No transporte coletivo de Curitiba, vendedores ambulantes informais trabalham na ilegalidade para sobreviver ao desemprego pós-pandemia. Eles são expressão da elevada taxa de informalidade, histórica no Brasil — somente em poucos períodos houve redução significativa do emprego informal, como no começo da década de 2000.
De acordo com dados de dezembro de 2021 e fevereiro de 2022 da Pnad Contínua (Pesquisa Nacional por Amostra de Domicílios Contínua), conduzida pelo Instituto Brasileiro de Geografia e Estatística (IBGE), o setor informal supera o formal por quase 4 milhões de trabalhadores.
O desemprego se estabilizou em 11%, mas o rendimento médio real foi o menor registrado em um trimestre encerrado em fevereiro desde o início da série histórica da pesquisa, em 2012. O rendimento, estimado em R$ 2.511, reduziu em 8,8% se comparado ao mesmo período do ano anterior.
Falta de renda e de direitos
Para vendedor ambulante de 70 anos entrevistado, que terá a identidade preservada, o trabalho informal não foi uma escolha — “Eu fui obrigado, mas a venda não me sustenta bem”. Após mais de duas décadas no comércio de frutas e verduras, fechou seu estabelecimento com a confiança na aposentadoria, que nunca chegou.
Batalhou por cinco anos, mas teve que buscar renda vendendo balas e chicletes nos ônibus de Curitiba, o que é proibido. Depois de dois meses, o lucro não é suficiente. A esposa, aposentada, recebe um salário mínimo e ajuda a pagar as contas. “Gás caro, carro parado, imagina se eu tivesse que pagar aluguel?”, conta.
A professora do Departamento de Sociologia da Universidade Federal do Paraná (UFPR) e Coordenadora do Grupo Trabalho e Sociedade, Maria Aparecida Bridi, alerta para a redução de direitos nas reformas aprovadas no Brasil a partir de 2016, bem como o enfraquecimento de sindicatos, o que leva a cada vez mais precarização e desigualdade.
“A reforma trabalhista, do ponto de vista do capital, teve sucesso. Mas, para os trabalhadores, produziu uma devastação”, explica.
De acordo com a professora, a vulnerabilidade é uma consequência a curto prazo que se destaca. “Os riscos do trabalho são assumidos integralmente pelos trabalhadores, a incerteza, a dificuldade de planejamento de suas vidas. Não sabem se terão dinheiro para comer amanhã”.
Crise da pandemia
A pandemia escancarou os efeitos da informalidade para os trabalhadores. Por exemplo, os vendedores ambulantes, sem vínculo formal, assumiram o perigo de adoecer e o custo da proteção, como álcool em gel e máscaras.
Douglas de Lima Cordeiro, 37, dono da Pipoca do Douglas, é licenciado pela prefeitura e trabalha ao lado da Estação Tubo Central, em Curitiba. Está no ramo — herdado do pai — há 27 anos, mas durante a pandemia teve que fazer entregas em plataformas de aplicativo. “Foi duro”.

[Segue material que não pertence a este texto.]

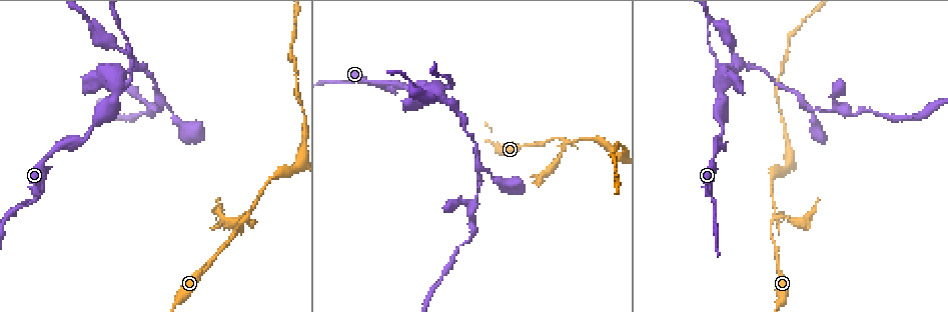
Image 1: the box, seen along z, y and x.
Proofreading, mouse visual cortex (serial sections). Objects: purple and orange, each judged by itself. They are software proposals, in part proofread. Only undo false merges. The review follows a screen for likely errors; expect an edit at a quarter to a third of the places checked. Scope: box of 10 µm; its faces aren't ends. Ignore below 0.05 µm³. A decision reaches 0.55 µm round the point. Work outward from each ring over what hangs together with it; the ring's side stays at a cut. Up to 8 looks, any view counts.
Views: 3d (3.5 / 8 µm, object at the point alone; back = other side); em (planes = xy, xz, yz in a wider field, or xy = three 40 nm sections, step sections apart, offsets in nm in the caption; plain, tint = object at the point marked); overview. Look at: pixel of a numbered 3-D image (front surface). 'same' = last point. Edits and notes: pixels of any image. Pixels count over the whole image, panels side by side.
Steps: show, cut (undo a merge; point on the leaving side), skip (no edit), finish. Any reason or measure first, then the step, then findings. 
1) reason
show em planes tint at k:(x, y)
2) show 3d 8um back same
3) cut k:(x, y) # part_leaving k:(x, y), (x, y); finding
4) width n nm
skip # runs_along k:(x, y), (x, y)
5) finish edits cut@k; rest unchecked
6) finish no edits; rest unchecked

calibre changes
show 3d 3.5um at 1:(120, 74)

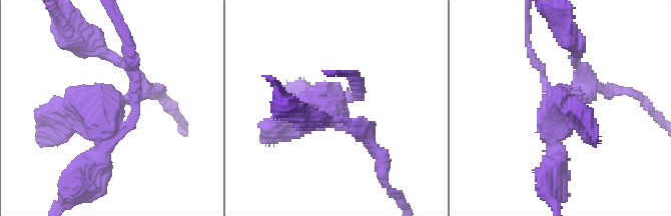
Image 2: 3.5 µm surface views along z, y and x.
arms 4; arm_widths 100, 250, 300, 350 nm
show em xy step 3 tint at 2:(109, 107)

Já para a professora do Departamento de Economia da UFPR e doutora em Economia Social e do Trabalho, Angela Welters, soma-se ao grande contingente de brasileiros que vivem na informalidade a perda de emprego devido à crise da Covid-19.

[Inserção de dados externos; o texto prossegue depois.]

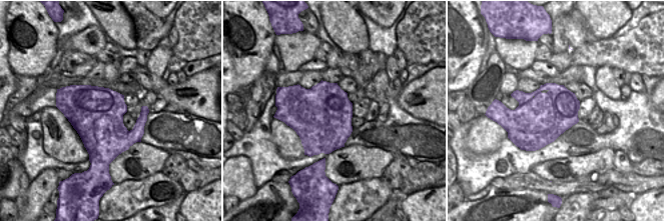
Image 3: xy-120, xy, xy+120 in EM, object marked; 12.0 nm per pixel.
cut 2:(347, 126) # border 3:(129, 131), (100, 116), (89, 157); a second cell is stuck on

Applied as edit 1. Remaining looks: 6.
redraw
show overview

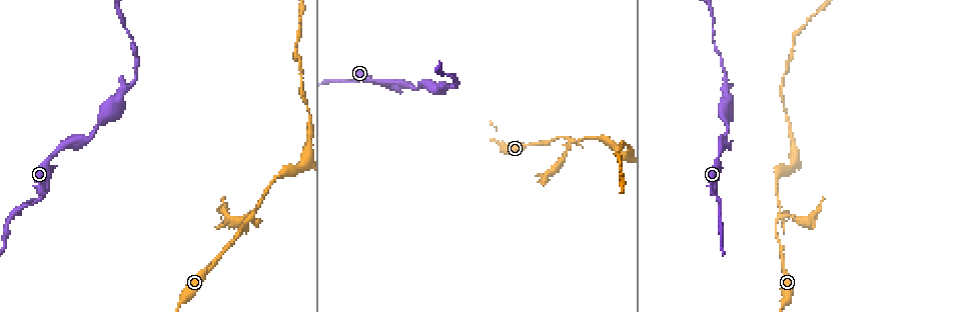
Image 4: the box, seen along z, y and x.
thick turns thin
show 3d 8um at 4:(572, 140)

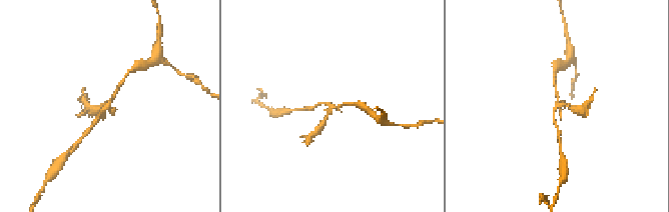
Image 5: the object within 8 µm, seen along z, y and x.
show em xy step 1 tint same

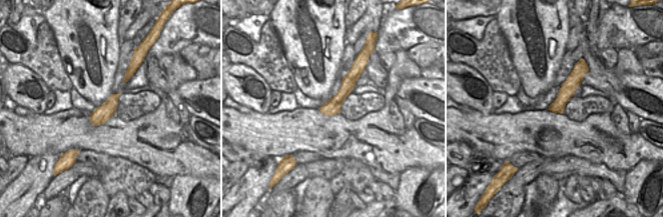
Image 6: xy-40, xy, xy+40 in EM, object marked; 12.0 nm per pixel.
cut 5:(575, 109) # a second cell is stuck on

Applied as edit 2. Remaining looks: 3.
a narrow waist
show 3d 3.5um back at 4:(294, 44)

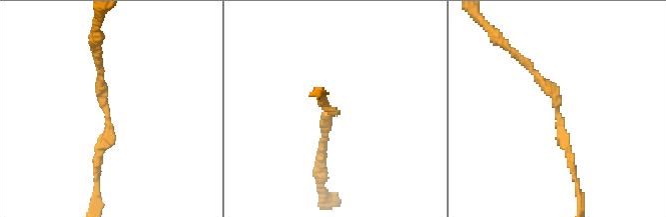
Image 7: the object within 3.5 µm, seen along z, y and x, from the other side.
arm_widths 150, 150 nm; need the tissue
show em xy step 3 tint at 7:(108, 107)

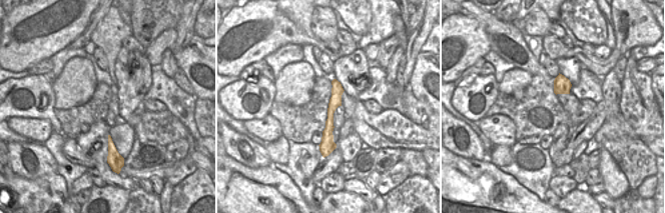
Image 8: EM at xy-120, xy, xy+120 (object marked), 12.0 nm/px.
width 140 nm
skip # runs_along 8:(335, 82), (322, 150); one cell here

“Quando a pandemia chega ao país, ela encontra um cenário econômico e político bem desfavorável. A maioria dos nossos empregos já estava há tempo no setor serviços e em atividades informais, já que grande parte dos brasileiros se encontrava desempregada e buscava formas de sobreviver. Importante dizer também, que mesmo entre os considerados formais, temos uma redução da qualidade dos empregos”, analisa.
Da desocupação à informalidade
Outro vendedor ambulante, imigrante angolano de 30 anos, recorre à informalidade para sobreviver. Ele deixou a família e veio ao Brasil em 2019 para terminar a graduação. Hoje, se prepara para o vestibular.
Até o início da pandemia, o vendedor possuía vínculo formal no escritório de um colégio, mas foi demitido e teve que agarrar o trabalho informal. De cadeira de rodas, há quase dois anos vende bombons nas estações tubo e nos ônibus, mas precisa de doações para conseguir pagar a alimentação e o aluguel.
Segundo Welters, nada indica que o mercado de trabalho vai melhorar de forma relevante se o contexto da política e da economia continuar problemático. “O crescimento de contratações, mesmo que formais, tem sido em condições de grande precariedade”, explica.
Para tentar reverter a situação, a professora esclarece, é necessário alternar o foco das políticas públicas para as pessoas e para a criação de empregos, e não para a garantia de lucro do capital financeiro. Também é preciso revisar a reforma trabalhista de 2017 e outras medidas que desestruturaram o mercado de trabalho.